A change in demand versus a change in quantity demanded
A point on the demand curve shows the quantity demanded at a given price. A movement along the demand curve shows a change in the quantity demanded. The entire demand curve shows demand. A shift of the demand curve shows a change in demand.
Having learned about demand, the next activity provides an opportunity to apply the concepts to a health care example.
Activity 3.1
1 Suppose that there is a health promotion programme advocating regular dental check-ups (for which people must pay directly). What do you think would be the effect on quantity demanded, ceteris paribus? Mark this effect on Figure 3.3, labelling it clearly.

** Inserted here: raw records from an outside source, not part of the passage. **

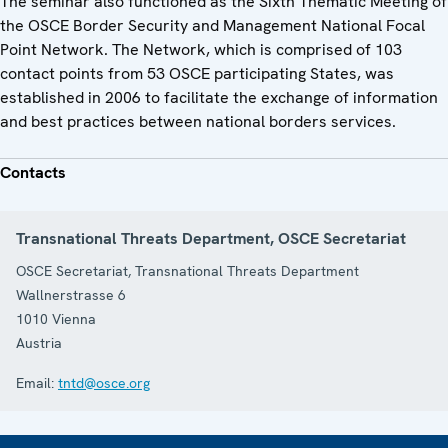
The seminar also functioned as the Sixth Thematic Meeting of
the OSCE Border Security and Management National Focal
Point Network. The Network, which is comprised of 103
contact points from 53 OSCE participating States, was
established in 2006 to facilitate the exchange of information
and best practices between national borders services.
Contacts
Transnational Threats Department, OSCE Secretariat
OSCE Secretariat, Transnational Threats Department
Wallnerstrasse 6
1010
Vienna
Austria
Email:
tntd@osce.org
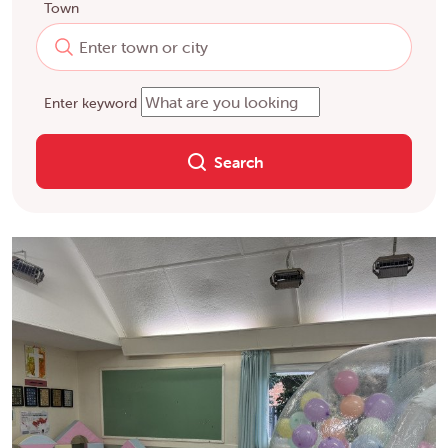
Town
Enter keyword
Search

Figure 3.3 The demand for dental health checks
2 Suppose that the dental clinic relocates to an area outside the city such that it is far from the majority of the population, ceteris paribus. Mark this effect on Figure 3.3, labelling it clearly.
Feedback
1 The health promotion programme, if effective, will result in an increased preference for dental check-ups. This means that quantity demanded increases at each price level – that is, the demand curve shifts to the right (from D1 to D2 on Figure 3.4).
2 If the clinic becomes more distant from the people then this means that travel to the clinic becomes more expensive in terms of time and transport costs. Travel to the clinic can be considered a complement to the check-up. The increasing cost of travel will result in a decrease in quantity demanded for the check-up at all prices. The demand curve shifts to the left (from D1 to D3 in Figure 3.4).
Activity 3.2
1 Suppose that the price charged for a dental check-up falls, ceteris paribus, from p1 to p2. Mark the effect on Figure 3.5.
2 If people’s income falls, what would be the effect on demand for dental check-ups, ceteris paribus? Again mark the change on Figure 3.5.
Figure 3.4 Changes in the demand for dental health checks
Feedback
1 This fall in price can be represented by a movement along the demand curve. As the demand curve slopes downwards, quantity demanded increases (from q1 to q2 in Figure 3.6).
2 If a dental check-up is a normal good (and you have no reason to believe it is not) then the fall in income will result in a decrease in quantity demanded at all prices. Hence the demand curve shifts to the left (from D1 to D2 in Figure 3.6).